To get an idea of what algebraic topology is about, think about the fact that we live on the surface of a sphere but locally this is difficult to distinguish from living on a flat plane. One way of telling that we live on a sphere is to measure the sum of the three angles of a triangle. For a small triangle, it is slightly more than 180 degrees. For a large triangle, it is much more. This tells us that we live on a surface with what is called positive curvature. But, since we can use small triangles, this is a local property, not a global one. It properly belongs to the field known as differential geometry. Algebraic topology is concerned with the whole surface and points to the obvious fact that the surface of a sphere is a finite area with no boundary and the flat plane does not have this property. It expresses this fact by assigning invariant groups to these and other spaces. Usually, these groups are something called homotopy groups or another kind called homology groups. The groups are invariant in the sense that they do not change if the space is continuously deformed. The sphere is assigned an infinite group which is a measure of the fact that the sphere has a hole in it and the plane is assigned the zero group because it does not. The fact that these groups are different tells us that the spaces are fundamentally globally different. No doubt about it. Algebraic topology includes but is not confined to the study of spaces of dimensions only two or three. It includes, for example, the contemplation of the shape of the three dimensional universe itself or even the contemplation of the shape of the four dimensional space-time.

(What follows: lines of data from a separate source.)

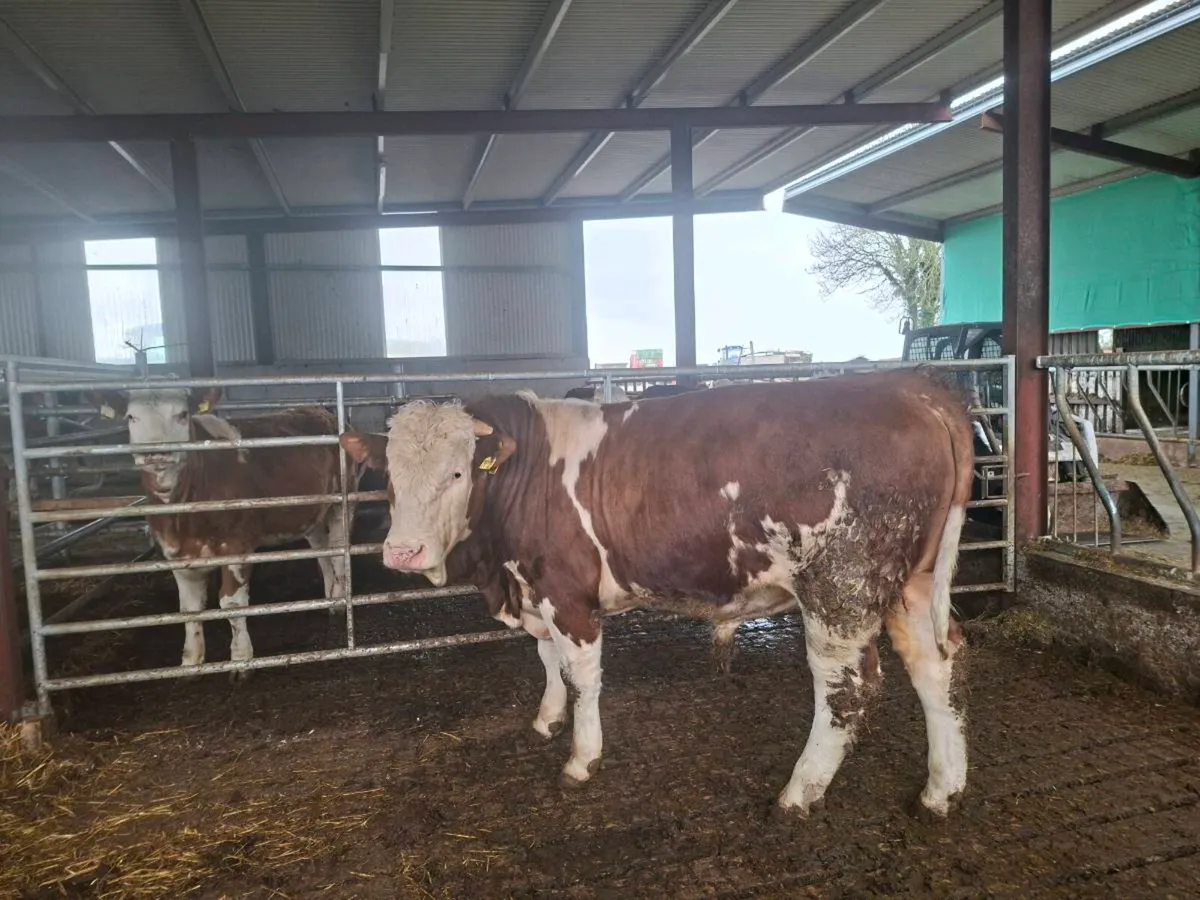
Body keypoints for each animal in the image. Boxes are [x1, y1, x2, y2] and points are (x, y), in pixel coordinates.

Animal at [89, 387, 353, 679]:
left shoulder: (237, 546)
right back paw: (330, 598)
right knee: (322, 550)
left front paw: (240, 660)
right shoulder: (175, 554)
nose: (156, 453)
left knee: (339, 550)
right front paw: (191, 662)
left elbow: (232, 604)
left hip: (342, 503)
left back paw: (340, 600)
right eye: (131, 417)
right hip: (310, 513)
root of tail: (319, 410)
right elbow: (188, 610)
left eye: (183, 414)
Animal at [340, 371, 975, 817]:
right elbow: (545, 659)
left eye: (458, 473)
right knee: (935, 665)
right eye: (388, 478)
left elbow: (581, 676)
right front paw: (546, 718)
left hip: (839, 591)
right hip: (913, 584)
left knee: (846, 688)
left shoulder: (568, 594)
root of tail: (910, 388)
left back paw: (799, 791)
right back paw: (941, 790)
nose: (403, 552)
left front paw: (581, 757)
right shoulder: (534, 588)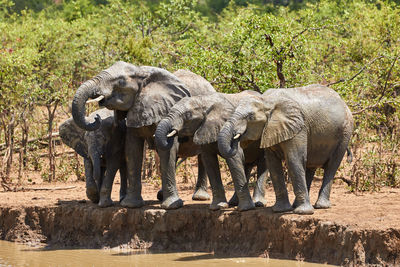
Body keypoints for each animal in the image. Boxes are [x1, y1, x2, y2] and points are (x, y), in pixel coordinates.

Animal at [71, 61, 216, 210]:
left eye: (121, 82)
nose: (97, 118)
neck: (141, 72)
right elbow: (132, 149)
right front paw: (131, 205)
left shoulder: (166, 109)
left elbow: (167, 150)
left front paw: (171, 206)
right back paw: (161, 196)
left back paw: (199, 197)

The concept of continuous deformation can be illustrated by the following examples. Consider a coffee cup (with a handle) and a donut. If they are both made of some pliable substance like modeling clay, they can be deformed continuously (without ripping them apart into pieces) one into the other. This means that they have the same homotopy and homology groups, that is, the homotopy groups and the homology groups are invariant. On the other hand, a donut cannot be continuously deformed into a sphere. This means that their homotopy and homology groups can be different and they are.


WHAT ARE HOMOTOPY GROUPS?

N-dimensional spheres, or more generally, n-dimensional manifolds (the torus is an example of a two dimensional manifold which is not a sphere) play a central role. One of the ways in which spheres interact with each other is via continuous functions with domain one sphere of dimension k and range another sphere of dimension n. Such functions are called homotopic if there is a continuous deformation of one into the other. If we regard homotopic functions are being equivalent, we can make them into the algebraic object called a group, more precisely a homotopy group and, in the case we mentioned above, it is called the k-th homotopy group of the n-dimensional sphere. Precise information about these groups have been obtained. One of the most important properties of any group is the number of times a member of it must be added to itself before it becomes trivial (represented by the constant function in the case of homotopy groups). This is called the order of the member of the group. For example, if one takes the homotopy groups of the 3-dimensional sphere, one can find members of these groups with order 4 but not 8, with order 3 but not 9, with order 5 but not 25, etc. If one takes the homotopy groups of the 5-dimensional sphere, one can find members with order 8 but not 16, with order 9 but not 27, with order 25 but not 125, etc. This is true no matter how large the dimension of the domain sphere is. These facts were discovered in the late 1970s by three people who are now or have been at the University of Rochester. It is called the Cohen-Moore-Neisendorfer Theorem.